Baba yoksunluğunun etkileri kadar yanlış rol model olan babalar da çocuklarını olumsuz etkileyebiliyor. Bunun için kurallar koyarken ilk olarak iyi bir rol model olmaya dikkat etmek gerekir. Bazı babalar aşırı koruyucu, kollayıcı bir tavır sergileyip, çocuğa deneyimleme fırsatı vermiyor, böylelikle onaylanma ihtiyacı karşılanmayan çocuk, özgüveni eksik olarak yetişiyor. Çocuğunuzun özgüveninin yüksek olması için sergileyeceğiniz tutumları tekrar gözden geçirmek gerekir.
Eğer evde olanları, çocuğunuzla ilgili konuları en son siz duyuyorsanız, ‘’neden en son ben duyuyorum?’’ diye kendinize sormanız; erişilemez, danışılamaz ve konuşulamaz bir konumda olup olmadığınızı değerlendirmeniz lazım. Çünkü ‘baba olmak’ için, ulaşılamaz, konuşulamaz bir konumda olmamanız gerekir. Bazı babalar otoriteyi sağlamak için bilerek böyle bir rol üstlenebiliyor, hatta sevgilerini gösterdiklerinde otoritesinin sarsılabileceğini düşünebiliyor. Oysaki disiplin ve sevginizi göstermek farklı alanlardır. Birbirine engel değildir. Kararlılık, tutarlılık ve sürekliliğinizle disiplini sağlarsınız ve bunu yaparken bu sevginizi göstermenize engel değildir. Unutmayın çocuğunuzun sizin sevginize, geri bildiriminize, onayınıza ihtiyacı vardır. Babalığı bir görev gibi görmekten ziyade, tadını çıkarmak ve ondan da öğreneceğimiz birçok şeyin farkına varmak lazım. Eğer bir stres altında yaşarsanız sadece stresli bir ‘babalık’ mesleği yapmış olur ve ‘baba olma’ yolunda kendinize en büyük engel kendiniz olursunuz. Bu da hem size hem çocuğunuza olumsuz yansır.

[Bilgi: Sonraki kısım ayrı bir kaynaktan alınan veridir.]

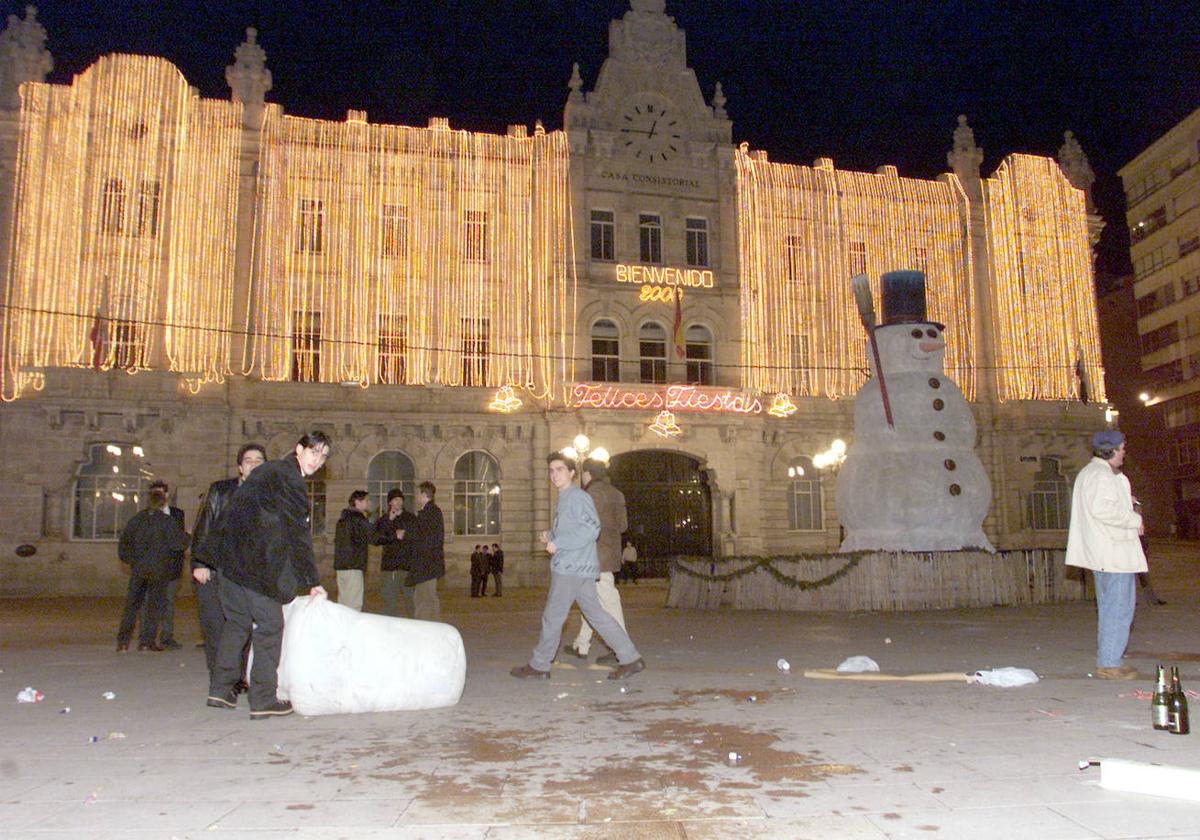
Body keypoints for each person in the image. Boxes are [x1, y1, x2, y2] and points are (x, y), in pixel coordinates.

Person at [206, 431, 330, 718]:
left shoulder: (267, 470)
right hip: (256, 566)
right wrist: (311, 581)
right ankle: (262, 699)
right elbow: (297, 533)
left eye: (323, 457)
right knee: (270, 627)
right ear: (299, 449)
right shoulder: (291, 479)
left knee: (236, 624)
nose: (318, 461)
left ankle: (221, 689)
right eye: (314, 452)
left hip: (230, 563)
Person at [511, 452, 645, 681]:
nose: (554, 475)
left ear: (573, 473)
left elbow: (591, 528)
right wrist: (552, 535)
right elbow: (576, 528)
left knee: (553, 616)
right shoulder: (567, 497)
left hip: (571, 567)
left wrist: (559, 543)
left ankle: (540, 665)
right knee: (596, 614)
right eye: (551, 470)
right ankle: (630, 658)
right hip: (580, 566)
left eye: (560, 469)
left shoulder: (577, 497)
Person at [1065, 430, 1146, 680]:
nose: (1124, 452)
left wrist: (1125, 500)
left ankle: (1109, 658)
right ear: (1111, 450)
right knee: (1119, 609)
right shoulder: (1101, 476)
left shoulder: (1093, 473)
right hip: (1113, 553)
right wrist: (1134, 519)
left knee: (1111, 607)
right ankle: (1110, 663)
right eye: (1122, 447)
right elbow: (1102, 509)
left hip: (1105, 553)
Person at [191, 442, 265, 674]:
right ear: (240, 468)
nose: (253, 464)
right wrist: (200, 563)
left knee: (243, 627)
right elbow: (203, 526)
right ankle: (220, 679)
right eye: (248, 461)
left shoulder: (269, 497)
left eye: (258, 461)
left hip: (247, 575)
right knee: (215, 627)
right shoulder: (220, 491)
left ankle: (239, 675)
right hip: (214, 570)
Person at [563, 457, 628, 664]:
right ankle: (581, 645)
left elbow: (583, 526)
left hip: (595, 557)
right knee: (589, 601)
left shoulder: (590, 494)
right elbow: (623, 526)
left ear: (588, 474)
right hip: (610, 554)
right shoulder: (617, 493)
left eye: (583, 474)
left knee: (609, 601)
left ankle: (622, 648)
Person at [116, 480, 189, 652]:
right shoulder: (167, 521)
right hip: (159, 570)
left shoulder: (137, 520)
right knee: (153, 606)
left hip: (139, 569)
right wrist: (188, 536)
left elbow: (124, 544)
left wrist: (131, 560)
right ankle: (146, 641)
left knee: (132, 606)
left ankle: (123, 642)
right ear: (164, 501)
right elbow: (179, 544)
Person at [138, 481, 187, 649]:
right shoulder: (143, 517)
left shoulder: (177, 514)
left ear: (167, 495)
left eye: (160, 493)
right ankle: (146, 638)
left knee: (168, 603)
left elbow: (178, 540)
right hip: (150, 568)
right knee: (147, 603)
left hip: (170, 568)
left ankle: (166, 637)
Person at [374, 488, 417, 617]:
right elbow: (377, 539)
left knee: (411, 601)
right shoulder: (384, 519)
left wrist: (405, 535)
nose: (398, 502)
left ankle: (414, 627)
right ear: (389, 503)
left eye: (400, 499)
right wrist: (389, 521)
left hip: (406, 566)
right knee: (389, 601)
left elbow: (417, 537)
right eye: (395, 500)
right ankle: (389, 629)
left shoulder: (410, 518)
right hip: (390, 567)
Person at [407, 481, 445, 620]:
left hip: (426, 564)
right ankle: (428, 628)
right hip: (427, 564)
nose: (416, 496)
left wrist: (406, 534)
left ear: (423, 494)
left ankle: (428, 629)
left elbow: (424, 537)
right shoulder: (430, 511)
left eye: (418, 493)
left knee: (426, 598)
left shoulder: (430, 513)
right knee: (423, 597)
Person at [334, 490, 372, 611]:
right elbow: (373, 536)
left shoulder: (343, 518)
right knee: (354, 604)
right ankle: (351, 628)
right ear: (357, 502)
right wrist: (393, 535)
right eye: (366, 500)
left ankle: (342, 627)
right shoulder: (358, 519)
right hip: (353, 565)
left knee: (343, 602)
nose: (369, 503)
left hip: (341, 566)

Çocuğunuza bırakabileceğiniz en büyük miras, geriye dönüp baktıklarında gurur duyacakları bir ‘babaları olduğunu’ düşünmeleri olacaktır. Çocuklarınızın gurur duyduğu bir ‘baba olmanız’ dileğiyle tüm babaların Babalar Günü kutlu olsun. Son olarak ara sıra kendimize, yıllar sonra çocuğumuza sorduklarında ‘babasını nasıl hatırlayacak’ diye sormayı unutmayalım. Hatta ilk olarak şimdi sormaya ne dersiniz? Siz ‘baba olabildiniz’ mi, yoksa sadece ‘babalık’ mı yaptınız? Belki de şimdiden kendi iç dünyanızda bir yolculuk yapmaya çıkmış ve içinizdeki çocuktan ‘baba olma’ tüyoları almaya başlamışsınızdır.